┌──

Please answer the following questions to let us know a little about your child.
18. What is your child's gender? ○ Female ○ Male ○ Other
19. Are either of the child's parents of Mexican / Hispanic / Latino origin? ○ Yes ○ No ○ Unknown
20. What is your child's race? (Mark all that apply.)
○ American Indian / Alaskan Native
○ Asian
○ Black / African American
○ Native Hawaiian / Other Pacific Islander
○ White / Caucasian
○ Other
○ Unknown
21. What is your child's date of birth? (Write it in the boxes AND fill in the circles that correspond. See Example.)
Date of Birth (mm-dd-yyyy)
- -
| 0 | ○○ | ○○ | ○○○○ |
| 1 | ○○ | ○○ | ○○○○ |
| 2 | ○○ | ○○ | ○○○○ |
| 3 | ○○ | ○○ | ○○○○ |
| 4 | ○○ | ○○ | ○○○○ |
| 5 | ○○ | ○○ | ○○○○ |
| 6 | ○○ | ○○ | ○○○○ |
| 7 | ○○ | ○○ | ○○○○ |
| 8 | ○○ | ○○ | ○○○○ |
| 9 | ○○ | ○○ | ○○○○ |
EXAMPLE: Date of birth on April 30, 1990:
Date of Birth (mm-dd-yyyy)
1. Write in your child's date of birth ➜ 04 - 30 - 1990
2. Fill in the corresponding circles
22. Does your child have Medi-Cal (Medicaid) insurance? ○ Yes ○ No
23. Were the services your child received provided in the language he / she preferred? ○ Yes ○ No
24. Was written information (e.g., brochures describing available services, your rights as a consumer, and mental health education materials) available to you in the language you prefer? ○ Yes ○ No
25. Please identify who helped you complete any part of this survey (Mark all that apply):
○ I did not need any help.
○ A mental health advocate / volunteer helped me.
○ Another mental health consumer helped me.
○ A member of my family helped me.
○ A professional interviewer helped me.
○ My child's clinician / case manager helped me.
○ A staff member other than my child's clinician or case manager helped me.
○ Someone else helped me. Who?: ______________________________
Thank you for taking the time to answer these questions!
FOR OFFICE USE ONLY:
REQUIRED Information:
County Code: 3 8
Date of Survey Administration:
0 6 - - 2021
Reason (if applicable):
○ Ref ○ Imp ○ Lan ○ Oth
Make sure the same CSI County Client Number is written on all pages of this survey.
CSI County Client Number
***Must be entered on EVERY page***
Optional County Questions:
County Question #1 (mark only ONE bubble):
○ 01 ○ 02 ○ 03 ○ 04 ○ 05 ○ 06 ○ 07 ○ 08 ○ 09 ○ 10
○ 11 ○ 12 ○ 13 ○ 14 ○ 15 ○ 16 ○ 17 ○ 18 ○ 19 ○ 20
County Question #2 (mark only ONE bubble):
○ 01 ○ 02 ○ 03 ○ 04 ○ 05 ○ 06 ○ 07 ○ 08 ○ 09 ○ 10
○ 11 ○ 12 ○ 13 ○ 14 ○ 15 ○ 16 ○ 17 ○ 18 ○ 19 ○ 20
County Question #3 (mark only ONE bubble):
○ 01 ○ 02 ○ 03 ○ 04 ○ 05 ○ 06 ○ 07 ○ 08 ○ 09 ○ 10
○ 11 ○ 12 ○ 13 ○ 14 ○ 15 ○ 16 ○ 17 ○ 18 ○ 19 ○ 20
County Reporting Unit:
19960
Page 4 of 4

└──

YOUR GOAL> Copy word for word the stretch of entries above from the line that has "20. What is" through the line that has "23. Were the", both ends included, and nothing outside it.

RESULT OF THIS TASK>
20. What is your child's race? (Mark all that apply.)
○ American Indian / Alaskan Native
○ Asian
○ Black / African American
○ Native Hawaiian / Other Pacific Islander
○ White / Caucasian
○ Other
○ Unknown
21. What is your child's date of birth? (Write it in the boxes AND fill in the circles that correspond. See Example.)
Date of Birth (mm-dd-yyyy)
- -
| 0 | ○○ | ○○ | ○○○○ |
| 1 | ○○ | ○○ | ○○○○ |
| 2 | ○○ | ○○ | ○○○○ |
| 3 | ○○ | ○○ | ○○○○ |
| 4 | ○○ | ○○ | ○○○○ |
| 5 | ○○ | ○○ | ○○○○ |
| 6 | ○○ | ○○ | ○○○○ |
| 7 | ○○ | ○○ | ○○○○ |
| 8 | ○○ | ○○ | ○○○○ |
| 9 | ○○ | ○○ | ○○○○ |
EXAMPLE: Date of birth on April 30, 1990:
Date of Birth (mm-dd-yyyy)
1. Write in your child's date of birth ➜ 04 - 30 - 1990
2. Fill in the corresponding circles
22. Does your child have Medi-Cal (Medicaid) insurance? ○ Yes ○ No
23. Were the services your child received provided in the language he / she preferred? ○ Yes ○ No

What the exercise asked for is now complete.